Headquartered in India, ISA has 86 signatories, 67 member countries, and 48 partners. It plans to facilitate more than $1,000-billion investment in solar energy by 2030. Upendra Tripathy, Founding Director General, ISA, and former secretary, Ministry of New and Renewable Energy, spoke to P.B. Jayakumar about the alliance's future plans. Edited excerpts.
The ISA was launched as the first international treaty-based body in India. Global solar powers such as the US and China are yet to be part of the ISA. How soon will all countries join?

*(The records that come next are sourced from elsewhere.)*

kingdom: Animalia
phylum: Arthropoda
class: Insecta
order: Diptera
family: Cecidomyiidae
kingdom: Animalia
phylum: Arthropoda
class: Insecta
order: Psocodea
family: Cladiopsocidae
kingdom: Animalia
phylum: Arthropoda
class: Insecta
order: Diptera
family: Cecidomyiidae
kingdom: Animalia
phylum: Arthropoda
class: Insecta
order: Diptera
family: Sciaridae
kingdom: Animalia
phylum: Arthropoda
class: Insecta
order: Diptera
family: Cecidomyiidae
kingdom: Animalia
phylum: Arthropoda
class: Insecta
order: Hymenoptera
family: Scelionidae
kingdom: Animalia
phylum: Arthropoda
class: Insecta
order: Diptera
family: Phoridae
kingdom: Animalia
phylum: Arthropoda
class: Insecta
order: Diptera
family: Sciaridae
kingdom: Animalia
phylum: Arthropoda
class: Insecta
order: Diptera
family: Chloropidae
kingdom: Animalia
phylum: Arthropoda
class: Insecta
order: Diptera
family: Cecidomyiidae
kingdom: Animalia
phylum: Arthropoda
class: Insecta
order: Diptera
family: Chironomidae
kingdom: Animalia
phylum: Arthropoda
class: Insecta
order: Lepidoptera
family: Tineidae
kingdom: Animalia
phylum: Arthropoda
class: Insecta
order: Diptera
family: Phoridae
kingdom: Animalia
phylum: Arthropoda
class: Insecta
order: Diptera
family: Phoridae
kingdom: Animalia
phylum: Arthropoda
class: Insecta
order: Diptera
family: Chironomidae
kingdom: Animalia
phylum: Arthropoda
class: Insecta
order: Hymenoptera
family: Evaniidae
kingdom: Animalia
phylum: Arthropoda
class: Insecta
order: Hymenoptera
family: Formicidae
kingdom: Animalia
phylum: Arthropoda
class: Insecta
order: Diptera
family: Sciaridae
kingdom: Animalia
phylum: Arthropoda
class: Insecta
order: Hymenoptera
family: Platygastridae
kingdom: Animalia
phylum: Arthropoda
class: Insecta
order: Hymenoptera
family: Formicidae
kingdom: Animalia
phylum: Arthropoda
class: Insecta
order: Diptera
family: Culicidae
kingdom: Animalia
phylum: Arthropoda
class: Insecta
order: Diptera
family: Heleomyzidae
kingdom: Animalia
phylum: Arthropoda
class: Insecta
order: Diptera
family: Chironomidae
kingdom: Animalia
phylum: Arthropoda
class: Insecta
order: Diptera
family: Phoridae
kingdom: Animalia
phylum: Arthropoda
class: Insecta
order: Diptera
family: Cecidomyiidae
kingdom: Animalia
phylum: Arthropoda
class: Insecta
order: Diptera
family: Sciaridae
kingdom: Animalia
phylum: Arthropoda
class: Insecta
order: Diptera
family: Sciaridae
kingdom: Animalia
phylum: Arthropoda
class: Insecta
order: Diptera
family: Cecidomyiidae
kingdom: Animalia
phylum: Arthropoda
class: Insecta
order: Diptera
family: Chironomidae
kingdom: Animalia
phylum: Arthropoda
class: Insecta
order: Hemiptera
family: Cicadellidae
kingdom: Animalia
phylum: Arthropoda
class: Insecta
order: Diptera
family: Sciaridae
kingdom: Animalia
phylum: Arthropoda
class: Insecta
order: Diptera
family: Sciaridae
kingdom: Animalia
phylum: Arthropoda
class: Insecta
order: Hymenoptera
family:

The Secretariat of the ISA got legal personality on June 6, 2018, after the ISA and India signed the host country agreement, the basis for establishment of headquarters of a treaty-based intergovernmental body. So far, we have 86 signatory countries. Among them, 42 countries are from Africa, 20 from Asia-Pacific, three countries from Europe and 21 countries from Latin America. The membership will be soon open to all UN member countries even outside the Tropics. We are waiting for countries like the US, China and Germany to become members. Germany has expressed interest to join, as soon as the amendment comes into force. We need ratification by three more countries to bring the first amendment into force.
How will the ISA make meaningful changes in energy security for member countries?
We are assisting countries and the solar business community in a number of ways. One is by bringing in corporate and other organisations as networking partners in a public-private partnership. We have a strong network of 48 partners, including private corporate partners such as SoftBank (Japan), CLP (Hong Kong) and India-based public corporate partners like IREDA, SECI, NTPC, PGCIL, REC, CIL, PFC, ITPO, SBI, NHPC, and EESL. We have partners in UN bodies like the UNDP, UNIDO, and UNEP, etc., and multilateral development banks such as the World Bank and the Asian Development Bank as powerful partners. The ISA is running six programmes in areas, including agriculture, rooftops, mini-grids, storage, electric vehicles, solar parks, solar cooling and heating (proposed), to create ecosystems in member countries. We have aggregated demand for 270,000 solar pumps, 10,000 MW solar mini-grids and 1,000 MW solar rooftops worth $5 billion in the initial phase. Plans for the year include demand aggregation for 47-million solar home systems, 250-million LED bulbs, 50,000 primary health centres, five-million solar cookstoves, 10,000 solar-powered HFC-free cold storage, 10,000 MW of solar parks and five-million solar powered street lights.
We are facilitating two "freedom solar parks" - 500 MW in Mali and 218 MW in Togo in West Africa, with NTPC acting as the consultant and arranging grid connectivity, low-cost loans and securing 25-year power purchase agreements on a transparent and competitive basis. Another 10 countries have been identified to set up such parks.
Covid-19 is redefining the sector. India investments were only $970 million, a 66 per cent drop in the first quarter of 2020. Global solar capacity addition is predicted to go down by 20 per cent in 2020. How do you assess the situation?
Bad times indeed, but economies will overcome this downturn in the medium-term. The ISA has launched an initiative called ISA-CARE to solarise primary health centres in member countries, which require cold storage for vaccines and medicines. We plan to launch a project, during our World Solar Technology Summit this year, for solarisation of hospitals in the 46 SIDS/LDC member countries. ISA wants to have all un-electrified Primary Health Centres and hospitals solarised in every district of member countries.